Problem description | The listing below should be printed exactly, though its pictures must not be.
[Start of section]
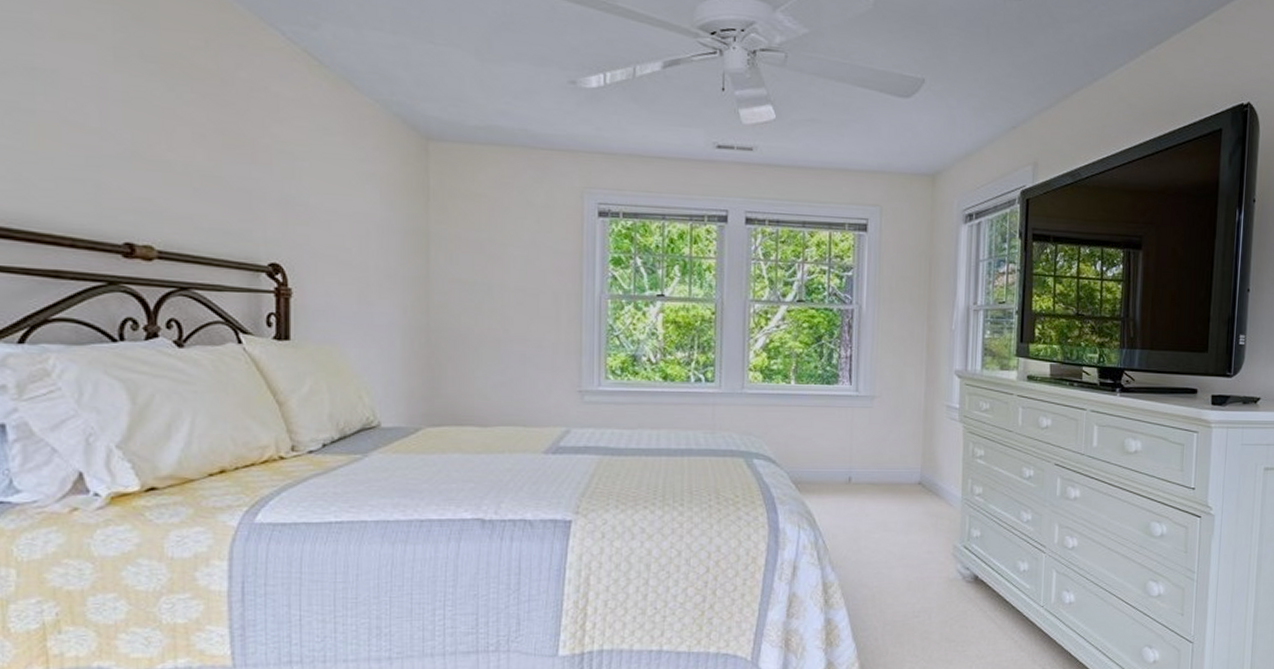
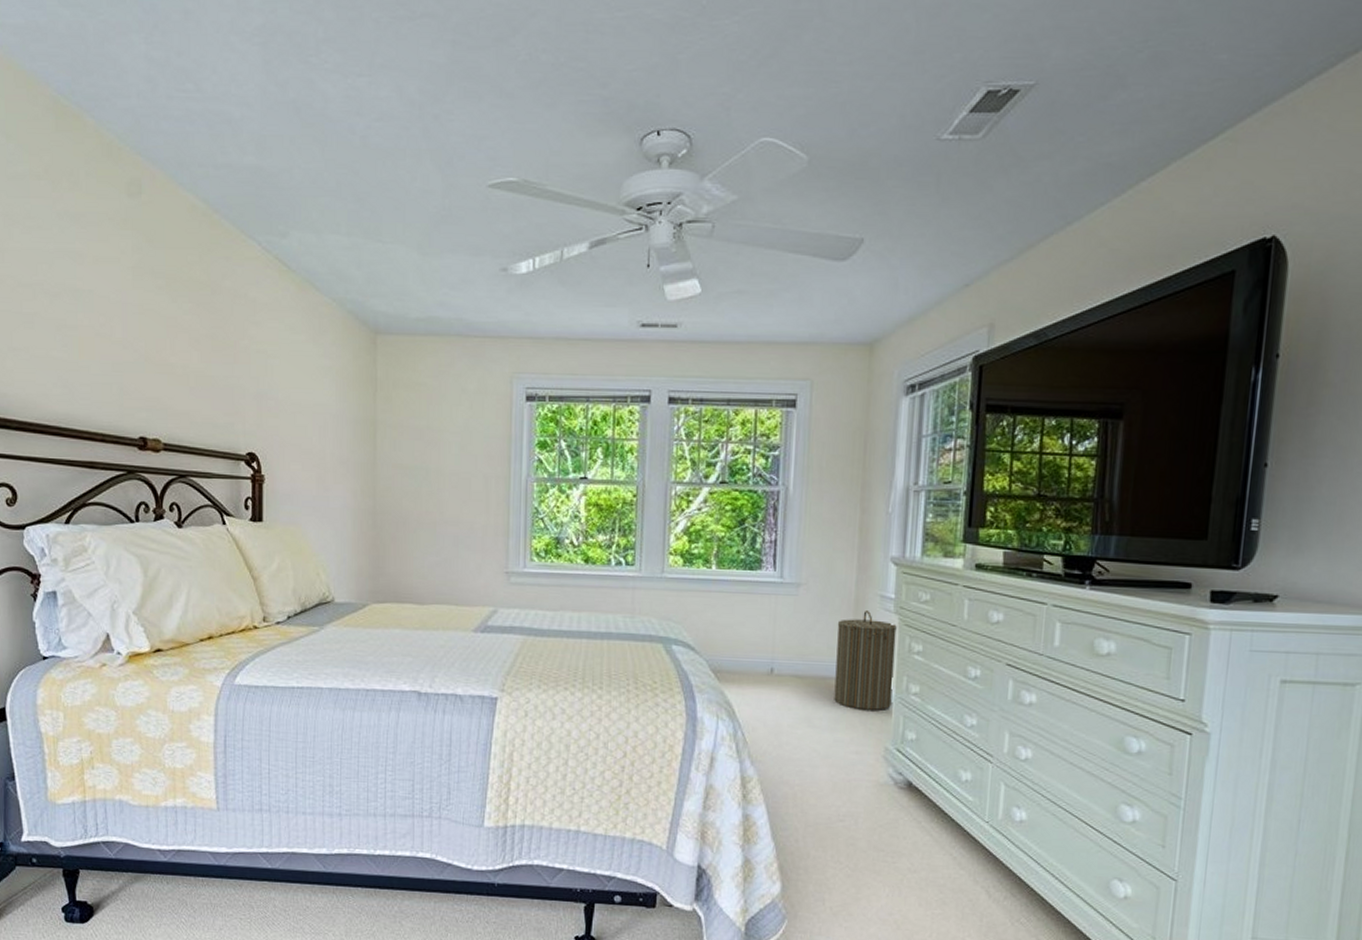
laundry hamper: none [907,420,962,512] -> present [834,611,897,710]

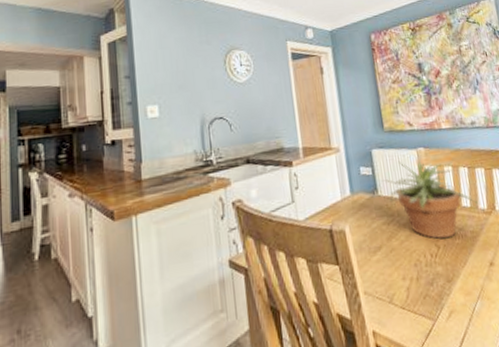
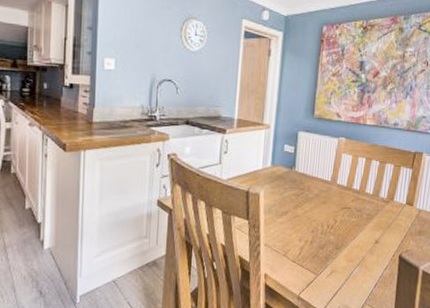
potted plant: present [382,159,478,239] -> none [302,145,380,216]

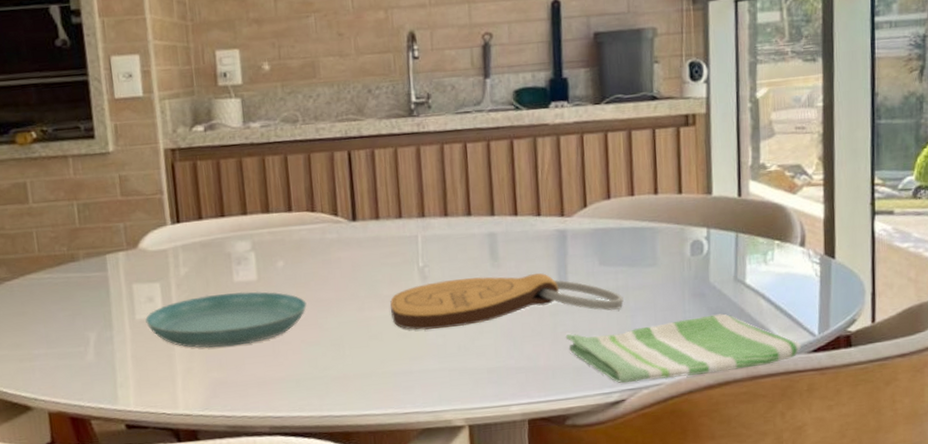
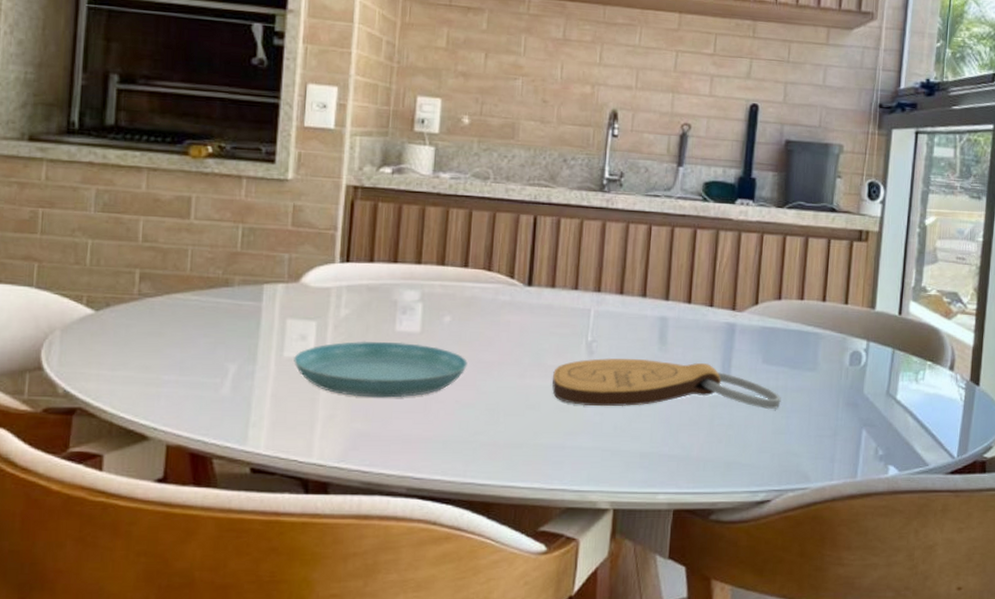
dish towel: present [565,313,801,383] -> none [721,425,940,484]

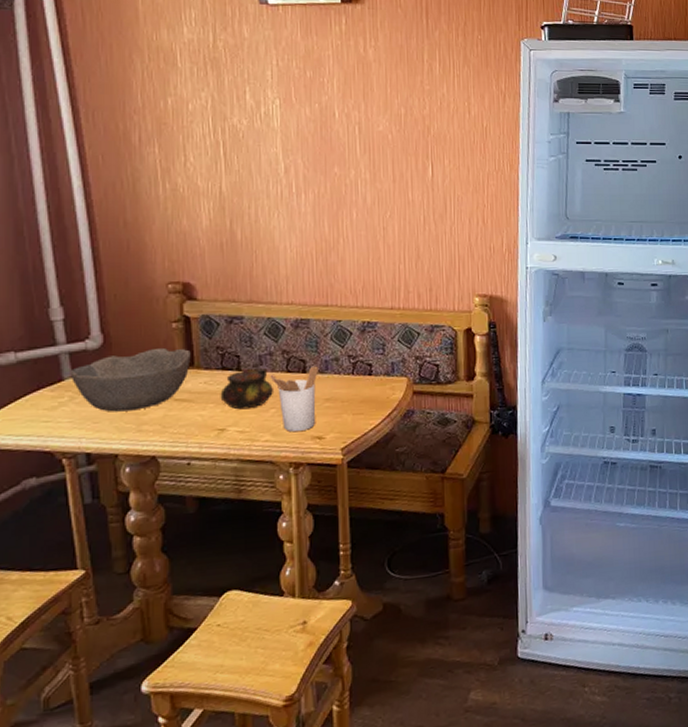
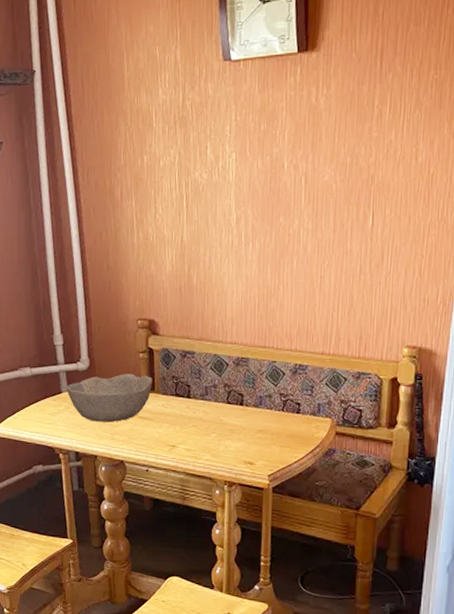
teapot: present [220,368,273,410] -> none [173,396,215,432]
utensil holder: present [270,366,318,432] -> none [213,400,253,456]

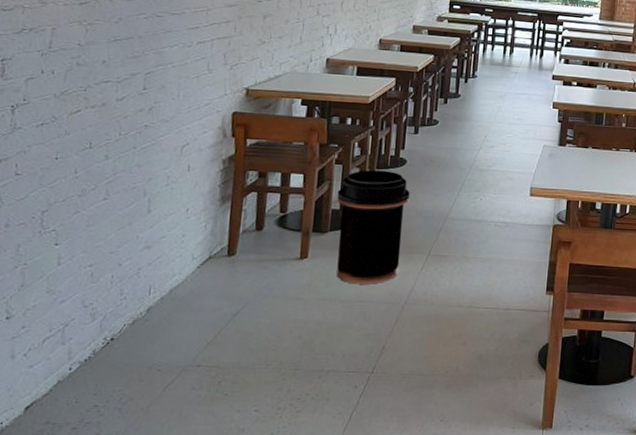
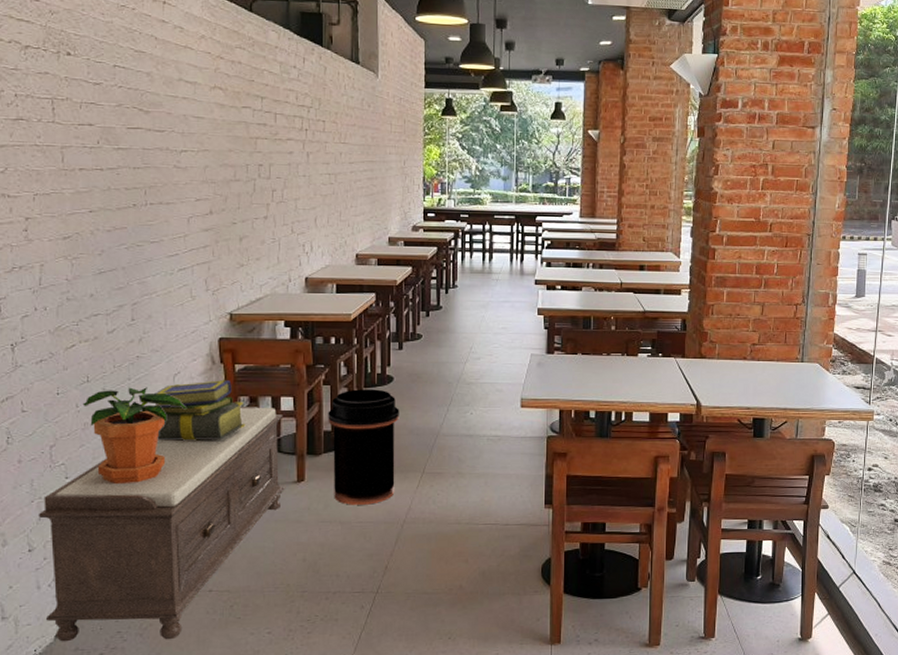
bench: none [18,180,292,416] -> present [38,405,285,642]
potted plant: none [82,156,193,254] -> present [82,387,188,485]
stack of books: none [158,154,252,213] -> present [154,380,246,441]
[End of section]
Exercise answer |
laundry hamper: none [907,420,962,512] -> present [834,611,897,710]

potted plant: present [382,159,478,239] -> none [302,145,380,216]

dish towel: present [565,313,801,383] -> none [721,425,940,484]

teapot: present [220,368,273,410] -> none [173,396,215,432]
utensil holder: present [270,366,318,432] -> none [213,400,253,456]

bench: none [18,180,292,416] -> present [38,405,285,642]
potted plant: none [82,156,193,254] -> present [82,387,188,485]
stack of books: none [158,154,252,213] -> present [154,380,246,441]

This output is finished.